◆ **EXERCISE GOAL**: Identify every line in the records below that contains the word "Gurtband", and reproduce each one.

◆ **EXTRACTED DATA**:

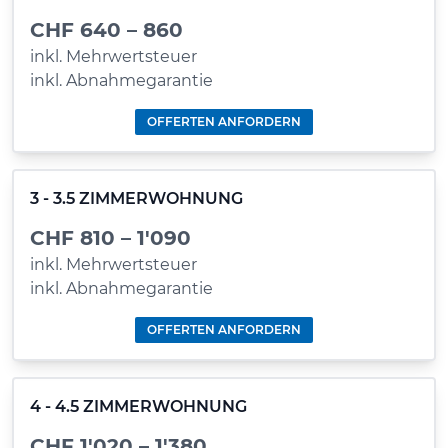
CHF 640 – 860
inkl. Mehrwertsteuer
inkl. Abnahmegarantie
OFFERTEN ANFORDERN
3 - 3.5 ZIMMERWOHNUNG
CHF 810 – 1'090
inkl. Mehrwertsteuer
inkl. Abnahmegarantie
OFFERTEN ANFORDERN
4 - 4.5 ZIMMERWOHNUNG
CHF 1'020 – 1'380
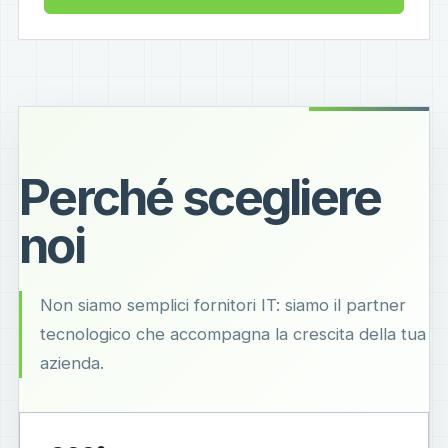
Perché scegliere
noi
Non siamo semplici fornitori IT: siamo il partner
tecnologico che accompagna la crescita della tua
azienda.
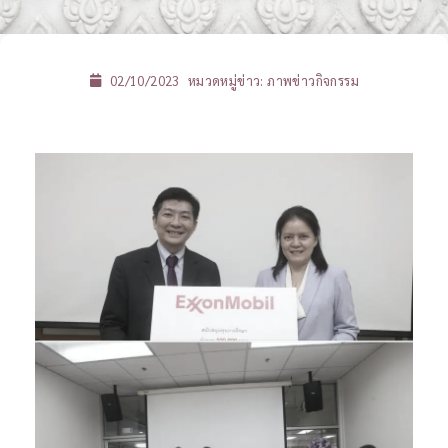
02/10/2023
หมวดหมู่ข่าว:
ภาพข่าวกิจกรรม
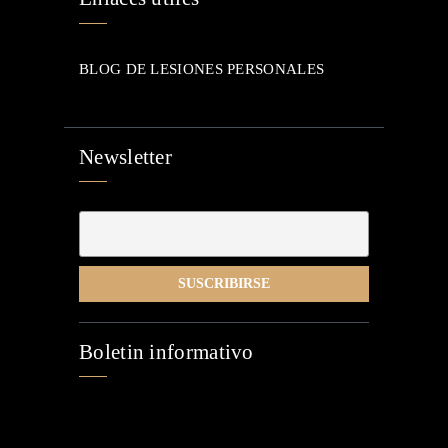
BLOG DE LESIONES PERSONALES
Newsletter
Boletin informativo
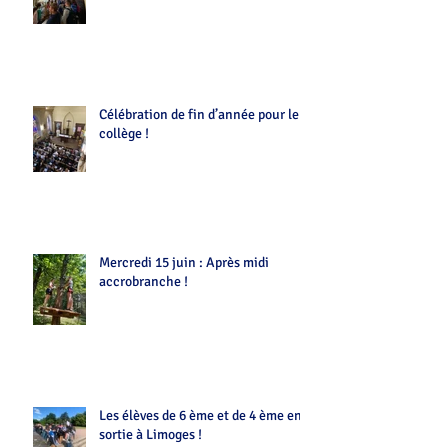
Célébration de fin d’année pour le
collège !
Mercredi 15 juin : Après midi
accrobranche !
Les élèves de 6 ème et de 4 ème en
sortie à Limoges !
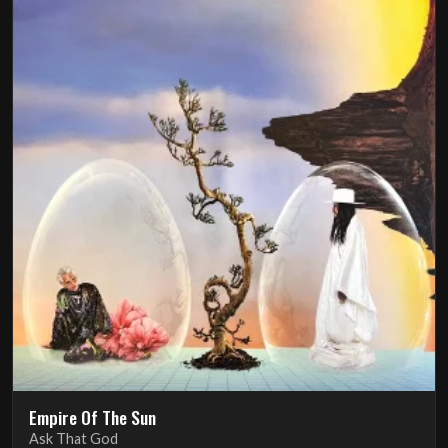
Empire Of The Sun
Ask That God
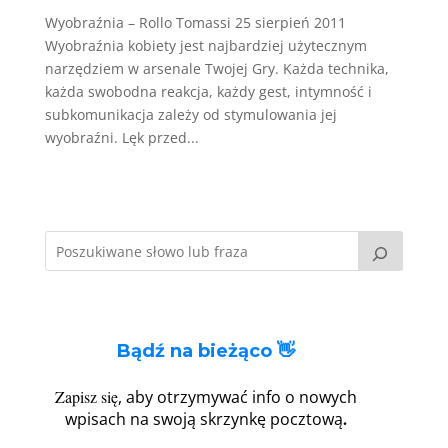
Wyobraźnia – Rollo Tomassi 25 sierpień 2011
Wyobraźnia kobiety jest najbardziej użytecznym
narzędziem w arsenale Twojej Gry. Każda technika,
każda swobodna reakcja, każdy gest, intymność i
subkomunikacja zależy od stymulowania jej
wyobraźni. Lęk przed...
Bądź na bieżąco 👋
Zapisz się
, aby otrzymywać info o nowych
.
wpisach na swoją skrzynkę pocztową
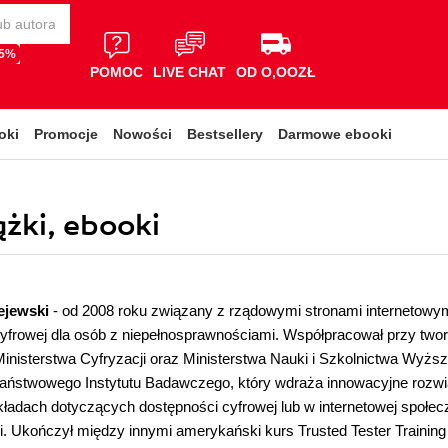
65%
POMOC
LIVE CHAT
OD O,OOZŁ
oki
Promocje
Nowości
Bestsellery
Darmowe ebooki
ążki, ebooki
ejewski
- od 2008 roku związany z rządowymi stronami internetowymi
yfrowej dla osób z niepełnosprawnościami. Współpracował przy tworze
Ministerstwa Cyfryzacji oraz Ministerstwa Nauki i Szkolnictwa Wyż
Państwowego Instytutu Badawczego, który wdraża innowacyjne rozwią
ładach dotyczących dostępności cyfrowej lub w internetowej społecz
. Ukończył między innymi amerykański kurs Trusted Tester Trainin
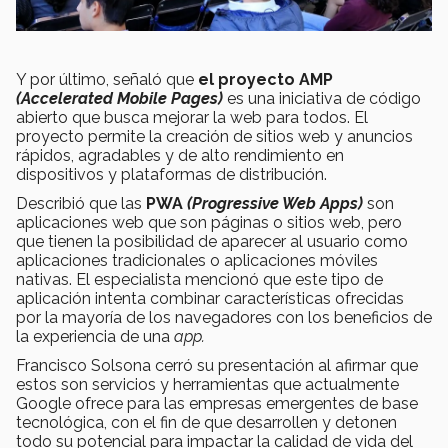
Y por último, señaló que
el proyecto AMP
(Accelerated Mobile Pages)
es una iniciativa de código
abierto que busca mejorar la web para todos. El
proyecto permite la creación de sitios web y anuncios
rápidos, agradables y de alto rendimiento en
dispositivos y plataformas de distribución.
Describió que las
PWA
(Progressive Web Apps)
son
aplicaciones web que son páginas o sitios web, pero
que tienen la posibilidad de aparecer al usuario como
aplicaciones tradicionales o aplicaciones móviles
nativas. El especialista mencionó que este tipo de
aplicación intenta combinar características ofrecidas
por la mayoría de los navegadores con los beneficios de
la experiencia de una
app.
Francisco Solsona cerró su presentación al afirmar que
estos son servicios y herramientas que actualmente
Google ofrece para las empresas emergentes de base
tecnológica, con el fin de que desarrollen y detonen
todo su potencial para impactar la calidad de vida del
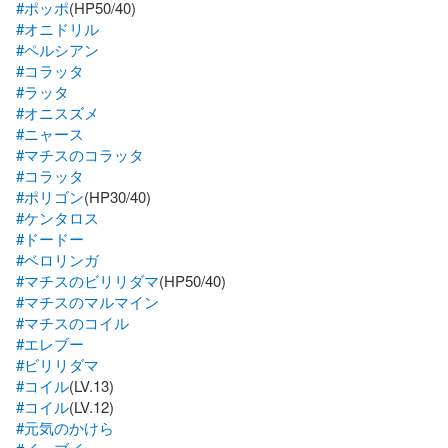
#ポッポ
#オニドリル
#ペルシアン
#コラッタ
#ラッタ
#オニスズメ
#ニャース
#マチスのコラッタ
#コラッタ
#ポリゴン
#ケンタロス
#ドードー
#ベロリンガ
#マチスのビリリダマ
#マチスのマルマイン
#マチスのコイル
#エレブー
#ビリリダマ
#コイル
#コイル
#元気のかけら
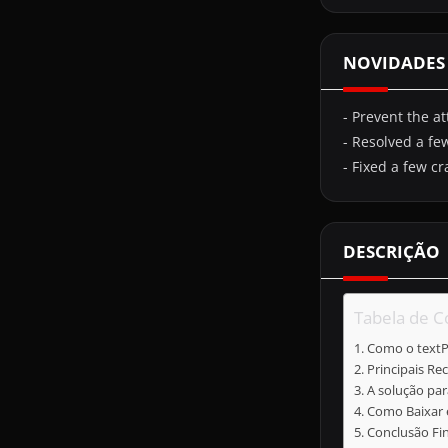
NOVIDADES
- Prevent the 
- Resolved a fe
- Fixed a few c
DESCRIÇÃO
Tabela de 
Como o textP
Principais Re
A solução pa
Como Baixar e
Conclusão Fin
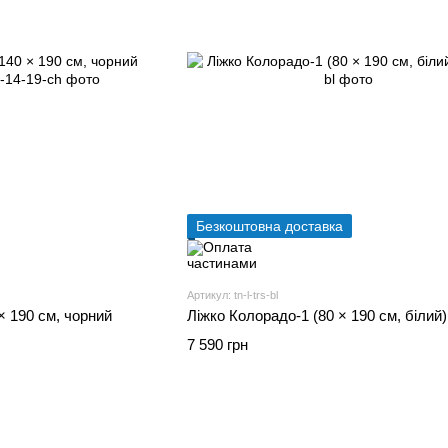
Безкоштовна доставка
Артикул: tn-l-trs-bl
× 190 см, чорний
Ліжко Колорадо-1 (80 × 190 см, білий)
7 590 грн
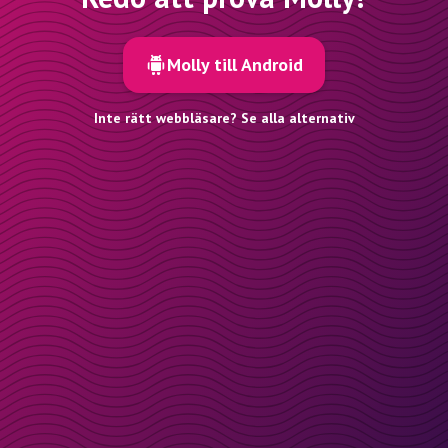
Molly till Android
Inte rätt webbläsare? Se alla alternativ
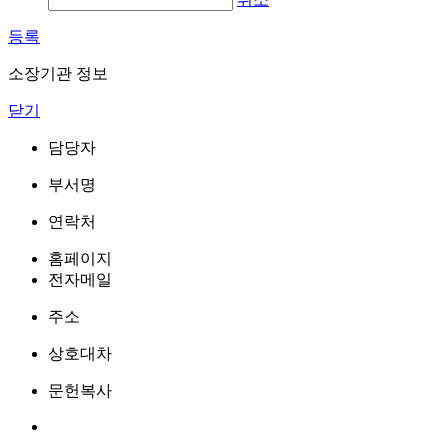
등록
소장기관 정보
닫기
담당자
부서명
연락처
홈페이지
전자메일
주소
상호대차
문헌복사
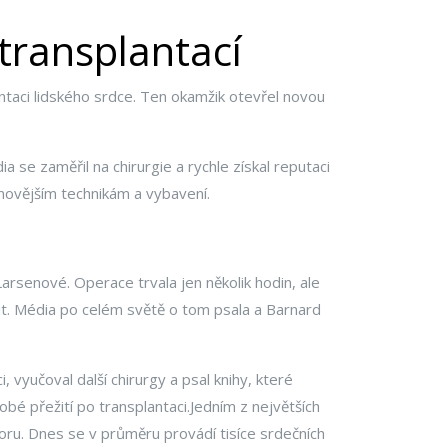
transplantací
antaci lidského srdce. Ten okamžik otevřel novou
 se zaměřil na chirurgie a rychle získal reputaci
ejnovějším technikám a vybavení.
rsenové. Operace trvala jen několik hodin, ale
nit. Média po celém světě o tom psala a Barnard
, vyučoval další chirurgy a psal knihy, které
obé přežití po transplantaci.Jedním z největších
ru. Dnes se v průměru provádí tisíce srdečních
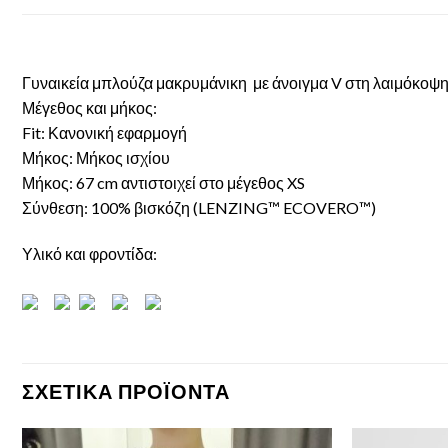
Γυναικεία μπλούζα μακρυμάνικη με άνοιγμα V στη λαιμόκοψη, 
Μέγεθος και μήκος:
Fit: Κανονική εφαρμογή
Μήκος: Μήκος ισχίου
Μήκος: 67 cm αντιστοιχεί στο μέγεθος XS
Σύνθεση: 100% βισκόζη (LENZING™ ECOVERO™)
Υλικό και φροντίδα:
ΣΧΕΤΙΚΆ ΠΡΟΪΌΝΤΑ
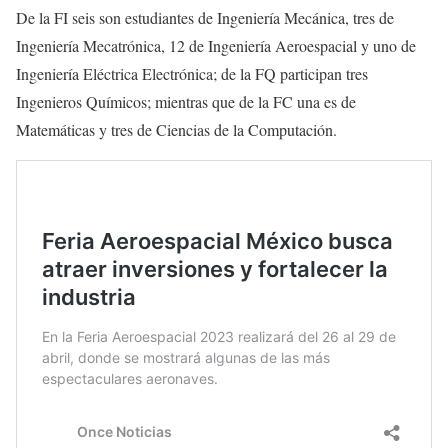
De la FI seis son estudiantes de Ingeniería Mecánica, tres de
Ingeniería Mecatrónica, 12 de Ingeniería Aeroespacial y uno de
Ingeniería Eléctrica Electrónica; de la FQ participan tres
Ingenieros Químicos; mientras que de la FC una es de
Matemáticas y tres de Ciencias de la Computación.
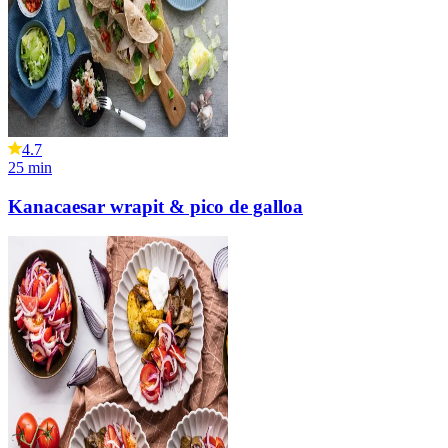
4.7
25
min
Kanacaesar wrapit & pico de galloa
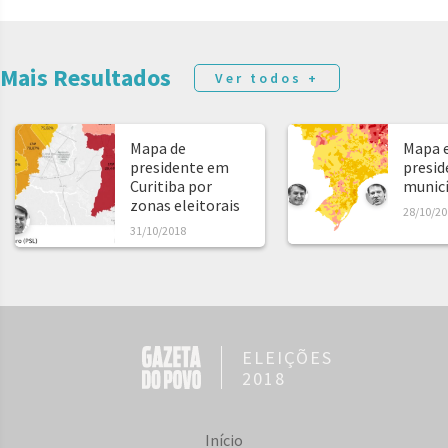
Mais Resultados
Ver todos +
Mapa de
Mapa e
presidente em
presid
Curitiba por
municíp
zonas eleitorais
28/10/20
31/10/2018
ELEIÇÕES
2018
Início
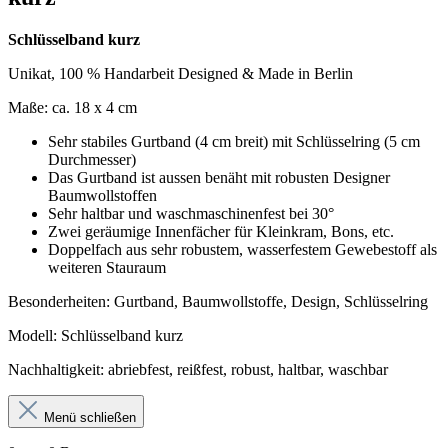
Schlüsselband kurz
Unikat, 100 % Handarbeit Designed & Made in Berlin
Maße: ca. 18 x 4 cm
Sehr stabiles Gurtband (4 cm breit) mit Schlüsselring (5 cm
Durchmesser)
Das Gurtband ist aussen benäht mit robusten Designer
Baumwollstoffen
Sehr haltbar und waschmaschinenfest bei 30°
Zwei geräumige Innenfächer für Kleinkram, Bons, etc.
Doppelfach aus sehr robustem, wasserfestem Gewebestoff als
weiteren Stauraum
Besonderheiten: Gurtband, Baumwollstoffe, Design, Schlüsselring
Modell: Schlüsselband kurz
Nachhaltigkeit: abriebfest, reißfest, robust, haltbar, waschbar
Menü schließen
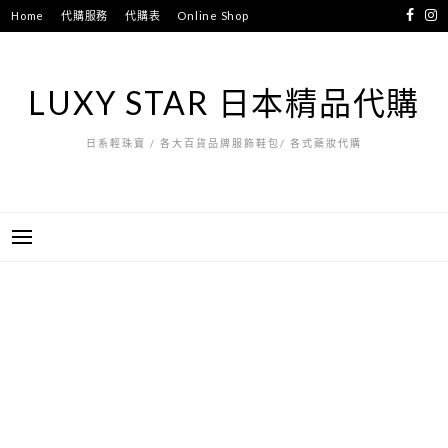
跳
Home
代購服務
代購表
Online Shop
至
主
要
LUXY STAR 日本精品代購
內
容
日系輕珠寶 / 各大百貨品牌服飾鞋包/ 各式藥妝代購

◆ **RESULT BELOW**:
Sehr stabiles Gurtband (4 cm breit) mit Schlüsselring (5 cm
Das Gurtband ist aussen benäht mit robusten Designer
Besonderheiten: Gurtband, Baumwollstoffe, Design, Schlüsselring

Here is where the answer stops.